Jezus bezpośrednio przy tej okazji nie powiedział Judaszowi, że jest złodziejem. Zwrócił mu tylko uwagę, żeby nie robił przykrości kobiecie, która okazała tak dużo życzliwości. Judaszowi to się nie spodobało. Co jednak powinien był teraz zrobić?
Powinien się był przejąć słowami Jezusa. Powinien był się przyznać jemu, że kradł, i zwrócić pieniądze. Zamiast tego pozwolił sobie na coś naprawdę okropnego.
Poszedł do arcykapłanów, którzy byli wrogami Jezusa. Zastanawiali się właśnie nad tym, jak aresztować Jezusa. Chcieli to w każdym razie zrobić w nocy, aby ludzie ich nie widzieli. Judasz wtedy zaproponował: Pomogę wam schwytać Jezusa, jeżeli mi za to zapłacicie. Ile chcecie mi dać? — Kapłani odpowiedzieli: Damy ci trzydzieści sztuk srebra! Była to duża suma. — Mat. 26:14-16.
Nikczemny Judasz wziął te pieniądze. Oznaczało to po prostu, jak gdyby sprzedał tym ludziom wielkiego Nauczyciela. Czy możesz sobie wyobrazić kogoś popełniającego coś tak strasznego? Oto, do czego dochodzi, gdy ktoś jest złodziejem. Wtedy kocha pieniądze bardziej niż Boga.

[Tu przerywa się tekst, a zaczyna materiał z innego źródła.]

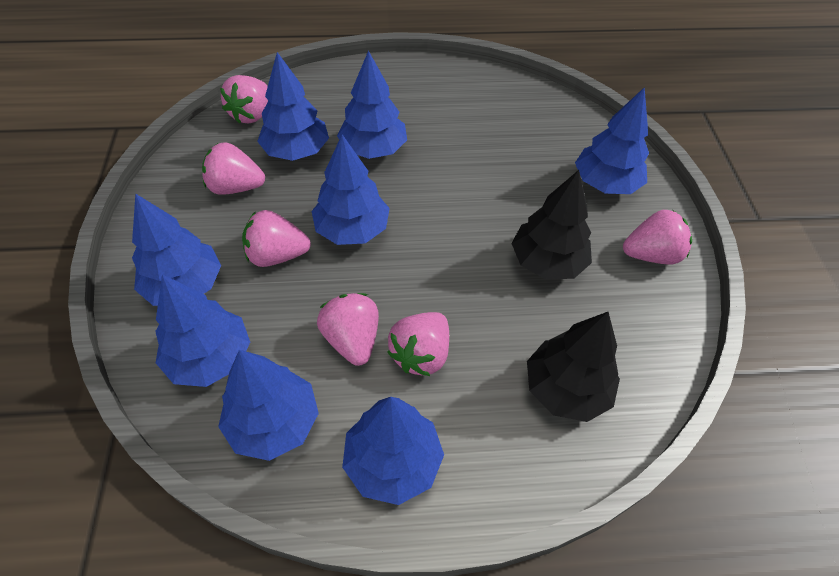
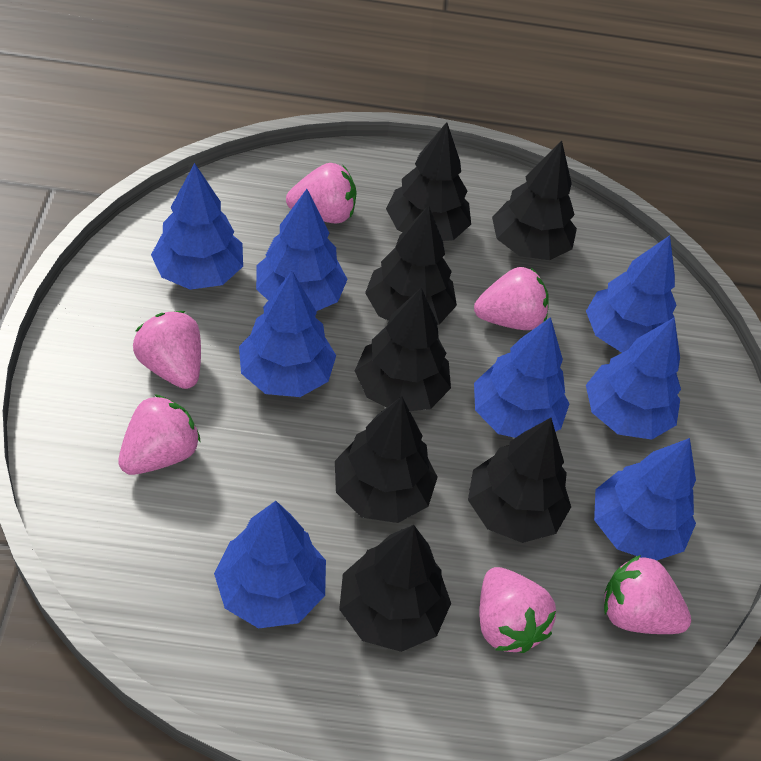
black tree: [511,170,592,280] [527,312,620,422] = 2 -> [335,396,438,523] [339,525,451,652] [355,288,451,411] [365,205,457,325] [386,122,471,241] [468,418,571,543] [492,141,577,260] = 7

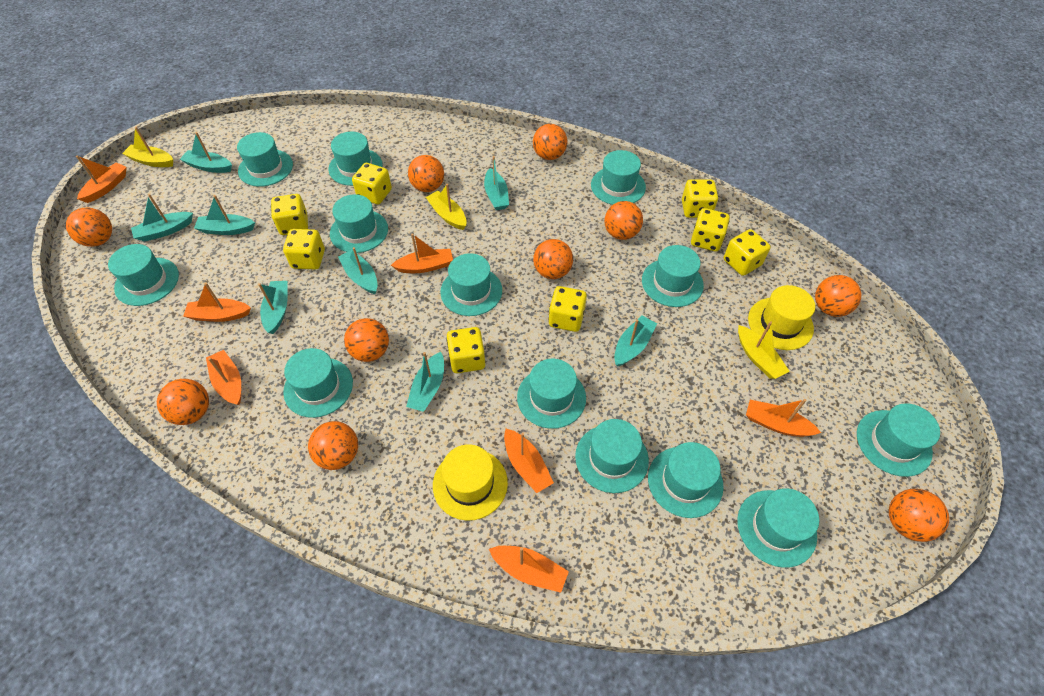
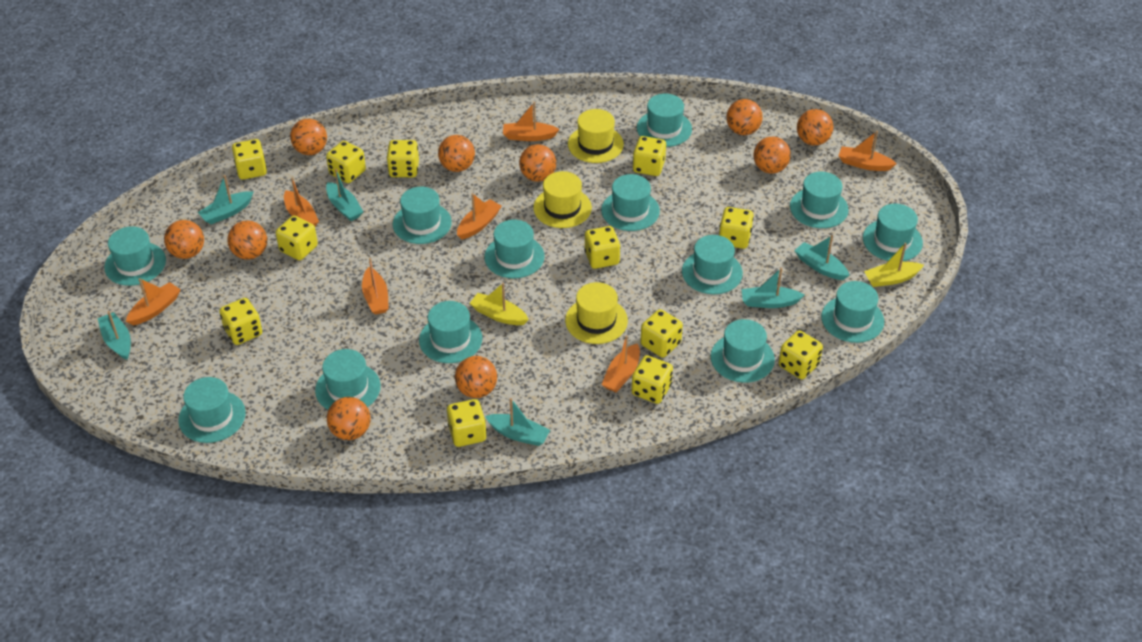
turquoise boat: [131,194,193,242] [180,132,232,173] [194,195,255,235] [258,281,288,334] [338,247,378,294] [406,352,444,412] [484,156,509,210] [614,316,657,367] = 8 -> [98,311,131,360] [198,175,253,224] [326,169,363,221] [485,398,550,446] [741,268,804,308] [794,235,850,280] = 6
yellow boat: [122,127,173,167] [426,184,467,230] [738,321,790,379] = 3 -> [469,283,529,325] [864,243,924,287] = 2
yellow dice: [271,194,308,235] [283,229,325,270] [352,163,392,204] [446,327,485,373] [549,286,587,332] [682,179,718,218] [691,208,730,252] [724,229,771,276] = 8 -> [219,298,262,345] [232,139,267,180] [276,216,318,260] [326,141,366,183] [387,140,419,177] [447,399,487,447] [584,226,620,269] [632,355,673,404] [633,136,666,176] [640,309,683,358] [719,207,754,249] [779,330,823,379] = 12
yellow hat: [433,444,508,521] [748,285,815,350] = 2 -> [533,171,592,228] [565,282,628,344] [568,109,624,163] = 3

Teraz chcielibyśmy się upewnić, czy rozumiemy sprawę całkiem jasno. Aby sobie uświadomić, czym jest złodziej, musimy wiedzieć, co to znaczy coś mieć, coś posiadać. Ludzie posiadają różne rzeczy dlatego, że je sobie zdobyli pracą. Mogli za swoją pracę otrzymać pieniądze i wtedy je kupili. Mogli też otrzymać te rzeczy w prezencie.
Kiedy twój tatuś pracuje, płacą mu za to pieniądze. Czy jest właścicielem tych pieniędzy? Tak, ponieważ je sobie zapracował. Nie są one twoje; należą do niego.
Za te pieniądze tatuś kupuje przedmioty, które znajdują się w twoim domu. Są one jego własnością. Będąc ich właścicielem, ma prawo decydować, kto i jak może z nich korzystać. Mówi tobie, czy możesz się nimi bawić, czy ci tego nie wolno. Zapewne też pozwala decydować o tym twojej mamusi.
Niekiedy idziesz do domu innych dzieci, aby tam się z nimi bawić, prawda? Wszystko, co jest w ich mieszkaniu, należy do ich taty. Czy byłoby w porządku, gdybyś wziął coś z ich domu i przyniósł do swojego? Nie, chyba że ich tata albo mama ci pozwolą. Jeżeli zabierzesz coś do domu, nie pytając nikogo, będziesz złodziejem.
Dlaczego niektórzy kradną? Bywa, że ktoś taki zobaczy coś, co należy do innej osoby. Może to być na przykład rower. Im więcej mu się przygląda i myśli o nim, tym bardziej mu się podoba. Jeżeli nie ma miłości, nic go nie obchodzi, co czuje drugi człowiek. Dlatego gotów jest go nawet pobić, aby przy tym odebrać mu rower. Może zresztą też poczekać, aż właściciel nie będzie widział, i wtedy go sobie zabierze. Co on w gruncie rzeczy robi? Kradnie.
Poszkodowany może się nie zorientować, kto mu ukradł rower. Ktoś jednak wtedy patrzył. Czy się domyślasz, kto? Przypatruje się temu Jehowa Bóg. Bóg widzi, że on jest złodziejem.
Nie stanowi różnicy, czy właściciel ma jeszcze dużo innych rzeczy, czy tylko niewiele. Niektórzy ludzie idą do sklepu, gdzie widzą całe mnóstwo ciekawych rzeczy. Nagle dostrzegają coś, co bardzo by chcieli mieć. Zapewne mówią sobie, że nikt nie zauważy braku tej jednej rzeczy. Toteż biorą ją sobie, chociaż za nią nie płacą. Czy to jest słuszne? Nie, to po prostu kradzież.
Kto tak postępuje, ten jest podobny do Judasza. Judasz był właśnie złodziejem! Strzeżmy się, żebyśmy nigdy nie brali z niego przykładu.
(Kraść nie wolno; Biblia mówi o tym wyraźnie w Ewangelii według Marka 10:17-19 oraz w Listach: do Rzymian 13:9 i do Efezjan 4:28).